Spielberg makes it all about daddy issues.

Because that’s the only ways to do character development.

Daddy issues are the only way to do character development.

[at least half an hour passes]

There’s bits of scenes in here that have nerve, but Spielberg’s go-to solution is always to have the humans create drama amongst themselves, instead of, you know, having the murderous aliens involved. After seeing The Great Struggle Against The Mask Terror of 2020, I’m not saying that it’s unrealistic — Spielberg knows his Americans better than most — but it’s tedious as fuck.

[the end]

It’s structurally interesting, I guess? And the way that Crom Tuise doesn’t really do much except… you know… get his family to safety? I guess there’s a sop to Major Things Relevancy by having him notice that the shields were gone, but they were already dying, so it didn’t really matter. But it was a nice blow-up-the-aliens scene.

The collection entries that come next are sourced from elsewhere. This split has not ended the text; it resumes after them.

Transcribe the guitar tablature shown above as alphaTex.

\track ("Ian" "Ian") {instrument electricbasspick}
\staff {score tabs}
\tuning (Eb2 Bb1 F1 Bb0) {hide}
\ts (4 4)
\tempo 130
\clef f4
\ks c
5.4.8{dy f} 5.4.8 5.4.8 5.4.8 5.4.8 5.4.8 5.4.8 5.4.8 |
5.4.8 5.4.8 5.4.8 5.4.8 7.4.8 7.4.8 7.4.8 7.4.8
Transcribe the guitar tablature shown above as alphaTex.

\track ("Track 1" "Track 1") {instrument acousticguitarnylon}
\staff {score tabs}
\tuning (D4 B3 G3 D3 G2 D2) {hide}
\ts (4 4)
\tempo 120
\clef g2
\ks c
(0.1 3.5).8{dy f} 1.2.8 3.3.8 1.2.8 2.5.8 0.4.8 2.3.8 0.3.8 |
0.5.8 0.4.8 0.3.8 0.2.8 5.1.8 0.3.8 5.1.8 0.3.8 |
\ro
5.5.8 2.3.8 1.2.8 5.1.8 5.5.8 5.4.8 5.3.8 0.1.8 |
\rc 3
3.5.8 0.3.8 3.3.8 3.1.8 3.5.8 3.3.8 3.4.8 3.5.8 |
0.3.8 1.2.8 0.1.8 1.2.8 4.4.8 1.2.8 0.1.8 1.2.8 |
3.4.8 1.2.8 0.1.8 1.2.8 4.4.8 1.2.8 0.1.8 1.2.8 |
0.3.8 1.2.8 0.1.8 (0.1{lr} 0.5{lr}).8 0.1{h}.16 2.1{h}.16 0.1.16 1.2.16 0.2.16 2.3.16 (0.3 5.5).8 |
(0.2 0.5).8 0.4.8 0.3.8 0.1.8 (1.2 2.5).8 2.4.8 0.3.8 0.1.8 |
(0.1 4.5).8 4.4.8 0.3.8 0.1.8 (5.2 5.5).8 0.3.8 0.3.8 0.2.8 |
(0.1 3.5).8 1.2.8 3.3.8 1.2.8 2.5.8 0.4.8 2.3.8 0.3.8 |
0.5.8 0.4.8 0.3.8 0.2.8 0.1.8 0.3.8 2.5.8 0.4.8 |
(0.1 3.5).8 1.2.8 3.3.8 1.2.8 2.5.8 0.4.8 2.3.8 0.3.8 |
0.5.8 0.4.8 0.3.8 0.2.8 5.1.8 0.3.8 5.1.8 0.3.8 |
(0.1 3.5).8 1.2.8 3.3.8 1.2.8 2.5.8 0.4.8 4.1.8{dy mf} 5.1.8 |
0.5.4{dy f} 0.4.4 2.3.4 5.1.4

Look, I understand that War of the Worlds is a tough cookie to do. It’s not much of a story, and instead just a… framework to work within: Aliens land on Earth, they kill a lot of people, and then bacteria kills them. (Or viruses? I forget.) So you can do a lot within that framework: Before they die of sneezing, you can stage a rebellion or whatever… or do as Spielberg does: Have it be a family drama, where the protagonist has to defend his children against the harsh environment.

That Spielberg chooses to make it more about defending against other people (like in that child molester cellar) is a less-than-exciting choice.